*Source data*:
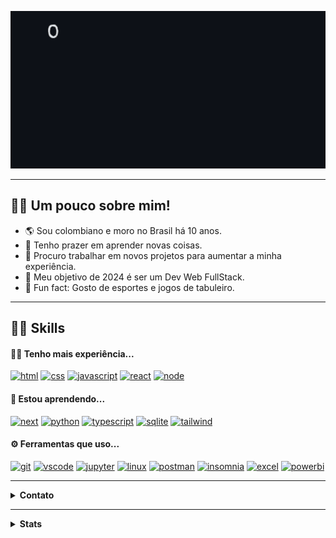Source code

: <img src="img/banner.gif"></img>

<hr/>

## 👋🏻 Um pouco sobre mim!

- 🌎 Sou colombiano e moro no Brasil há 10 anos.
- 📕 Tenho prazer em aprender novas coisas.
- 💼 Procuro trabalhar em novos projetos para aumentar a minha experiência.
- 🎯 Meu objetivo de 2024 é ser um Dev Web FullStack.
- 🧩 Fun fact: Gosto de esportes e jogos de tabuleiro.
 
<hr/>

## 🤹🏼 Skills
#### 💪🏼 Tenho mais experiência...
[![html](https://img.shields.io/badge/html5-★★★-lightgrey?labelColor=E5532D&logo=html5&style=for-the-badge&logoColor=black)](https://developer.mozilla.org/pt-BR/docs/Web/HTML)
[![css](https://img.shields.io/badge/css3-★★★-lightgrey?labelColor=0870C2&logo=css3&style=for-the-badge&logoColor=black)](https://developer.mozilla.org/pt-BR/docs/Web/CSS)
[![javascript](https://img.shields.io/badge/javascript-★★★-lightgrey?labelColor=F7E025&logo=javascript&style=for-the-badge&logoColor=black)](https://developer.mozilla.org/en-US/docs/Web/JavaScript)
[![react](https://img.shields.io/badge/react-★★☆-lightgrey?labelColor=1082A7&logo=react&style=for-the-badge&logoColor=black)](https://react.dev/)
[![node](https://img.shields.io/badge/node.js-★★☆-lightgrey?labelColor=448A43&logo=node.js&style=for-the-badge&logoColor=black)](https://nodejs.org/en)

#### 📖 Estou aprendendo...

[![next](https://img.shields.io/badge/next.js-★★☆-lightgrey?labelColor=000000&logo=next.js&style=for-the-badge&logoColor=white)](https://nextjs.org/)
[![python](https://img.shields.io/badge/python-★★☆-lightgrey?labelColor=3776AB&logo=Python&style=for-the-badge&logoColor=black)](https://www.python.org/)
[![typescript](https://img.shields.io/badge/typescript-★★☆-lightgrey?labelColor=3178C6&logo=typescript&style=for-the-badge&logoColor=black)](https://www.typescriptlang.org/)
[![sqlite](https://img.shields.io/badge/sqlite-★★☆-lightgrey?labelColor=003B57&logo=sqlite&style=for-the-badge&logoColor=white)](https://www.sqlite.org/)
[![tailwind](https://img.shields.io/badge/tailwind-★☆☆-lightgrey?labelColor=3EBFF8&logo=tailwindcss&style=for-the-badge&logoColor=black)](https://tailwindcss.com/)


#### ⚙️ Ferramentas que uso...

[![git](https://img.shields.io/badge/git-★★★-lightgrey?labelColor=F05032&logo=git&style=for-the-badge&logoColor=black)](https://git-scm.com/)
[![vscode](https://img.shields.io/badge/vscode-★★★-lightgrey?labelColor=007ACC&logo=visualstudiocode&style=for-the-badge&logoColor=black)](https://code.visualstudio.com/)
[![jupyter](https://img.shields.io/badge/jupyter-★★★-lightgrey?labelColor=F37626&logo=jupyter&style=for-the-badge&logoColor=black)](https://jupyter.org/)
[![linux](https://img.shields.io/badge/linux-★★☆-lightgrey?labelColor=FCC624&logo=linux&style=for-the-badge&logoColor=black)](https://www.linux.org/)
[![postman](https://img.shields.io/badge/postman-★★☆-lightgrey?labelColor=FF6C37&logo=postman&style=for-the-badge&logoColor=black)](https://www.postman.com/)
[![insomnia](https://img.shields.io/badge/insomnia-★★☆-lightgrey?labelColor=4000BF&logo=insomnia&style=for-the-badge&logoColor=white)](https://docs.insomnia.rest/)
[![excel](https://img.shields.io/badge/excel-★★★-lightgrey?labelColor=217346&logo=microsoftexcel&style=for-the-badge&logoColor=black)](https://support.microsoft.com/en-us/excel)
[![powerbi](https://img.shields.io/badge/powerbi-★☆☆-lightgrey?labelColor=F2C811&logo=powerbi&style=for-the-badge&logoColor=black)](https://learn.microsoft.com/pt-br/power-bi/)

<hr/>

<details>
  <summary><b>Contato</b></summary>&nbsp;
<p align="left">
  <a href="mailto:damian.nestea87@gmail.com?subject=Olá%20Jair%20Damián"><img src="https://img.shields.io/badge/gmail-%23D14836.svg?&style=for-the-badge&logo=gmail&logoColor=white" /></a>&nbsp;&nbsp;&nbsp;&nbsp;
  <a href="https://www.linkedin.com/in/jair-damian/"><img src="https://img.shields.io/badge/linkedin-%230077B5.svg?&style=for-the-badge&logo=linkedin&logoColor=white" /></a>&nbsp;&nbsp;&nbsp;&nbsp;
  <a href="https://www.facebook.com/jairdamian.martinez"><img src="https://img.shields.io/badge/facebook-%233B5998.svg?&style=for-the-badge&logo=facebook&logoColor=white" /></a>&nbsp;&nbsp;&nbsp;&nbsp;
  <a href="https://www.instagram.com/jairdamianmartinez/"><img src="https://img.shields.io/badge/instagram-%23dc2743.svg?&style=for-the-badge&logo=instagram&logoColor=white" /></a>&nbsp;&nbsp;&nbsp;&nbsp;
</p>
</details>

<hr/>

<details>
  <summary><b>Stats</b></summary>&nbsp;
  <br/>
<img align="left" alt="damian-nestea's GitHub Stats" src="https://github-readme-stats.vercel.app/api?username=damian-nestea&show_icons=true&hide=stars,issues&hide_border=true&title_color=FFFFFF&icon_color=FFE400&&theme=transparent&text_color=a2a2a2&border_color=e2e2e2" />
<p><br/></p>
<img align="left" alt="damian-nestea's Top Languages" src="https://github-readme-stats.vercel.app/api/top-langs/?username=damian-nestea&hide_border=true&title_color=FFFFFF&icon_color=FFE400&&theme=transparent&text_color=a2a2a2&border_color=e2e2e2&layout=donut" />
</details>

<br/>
==
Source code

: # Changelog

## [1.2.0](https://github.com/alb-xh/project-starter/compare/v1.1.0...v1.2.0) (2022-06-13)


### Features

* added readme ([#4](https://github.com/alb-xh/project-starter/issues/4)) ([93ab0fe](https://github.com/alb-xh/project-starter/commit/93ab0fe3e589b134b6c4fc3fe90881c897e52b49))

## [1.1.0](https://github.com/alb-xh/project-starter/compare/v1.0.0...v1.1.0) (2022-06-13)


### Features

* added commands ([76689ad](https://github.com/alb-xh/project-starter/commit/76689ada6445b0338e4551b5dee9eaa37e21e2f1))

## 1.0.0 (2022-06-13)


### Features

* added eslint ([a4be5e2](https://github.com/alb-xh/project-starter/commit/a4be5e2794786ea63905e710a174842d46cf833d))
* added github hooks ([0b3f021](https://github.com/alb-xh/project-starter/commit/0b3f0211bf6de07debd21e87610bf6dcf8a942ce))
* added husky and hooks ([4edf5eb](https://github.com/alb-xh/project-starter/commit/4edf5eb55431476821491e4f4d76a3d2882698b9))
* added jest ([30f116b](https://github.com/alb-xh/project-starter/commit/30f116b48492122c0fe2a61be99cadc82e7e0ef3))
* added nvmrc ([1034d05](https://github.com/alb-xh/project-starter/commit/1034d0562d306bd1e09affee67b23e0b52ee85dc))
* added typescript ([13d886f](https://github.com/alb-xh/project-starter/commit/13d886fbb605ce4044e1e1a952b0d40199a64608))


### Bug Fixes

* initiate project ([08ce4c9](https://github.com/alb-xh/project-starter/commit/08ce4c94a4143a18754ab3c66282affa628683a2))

*WHAT THE TASK ASKS*:
Please repeat the lines in the items above, starting at the line that contains "#### 📖 Estou aprendendo..." and ending at the line that contains "#### ⚙️ Ferramentas que uso...", with both of those lines included.

*SOLUTION TO THIS EXERCISE*:
#### 📖 Estou aprendendo...

[![next](https://img.shields.io/badge/next.js-★★☆-lightgrey?labelColor=000000&logo=next.js&style=for-the-badge&logoColor=white)](https://nextjs.org/)
[![python](https://img.shields.io/badge/python-★★☆-lightgrey?labelColor=3776AB&logo=Python&style=for-the-badge&logoColor=black)](https://www.python.org/)
[![typescript](https://img.shields.io/badge/typescript-★★☆-lightgrey?labelColor=3178C6&logo=typescript&style=for-the-badge&logoColor=black)](https://www.typescriptlang.org/)
[![sqlite](https://img.shields.io/badge/sqlite-★★☆-lightgrey?labelColor=003B57&logo=sqlite&style=for-the-badge&logoColor=white)](https://www.sqlite.org/)
[![tailwind](https://img.shields.io/badge/tailwind-★☆☆-lightgrey?labelColor=3EBFF8&logo=tailwindcss&style=for-the-badge&logoColor=black)](https://tailwindcss.com/)


#### ⚙️ Ferramentas que uso...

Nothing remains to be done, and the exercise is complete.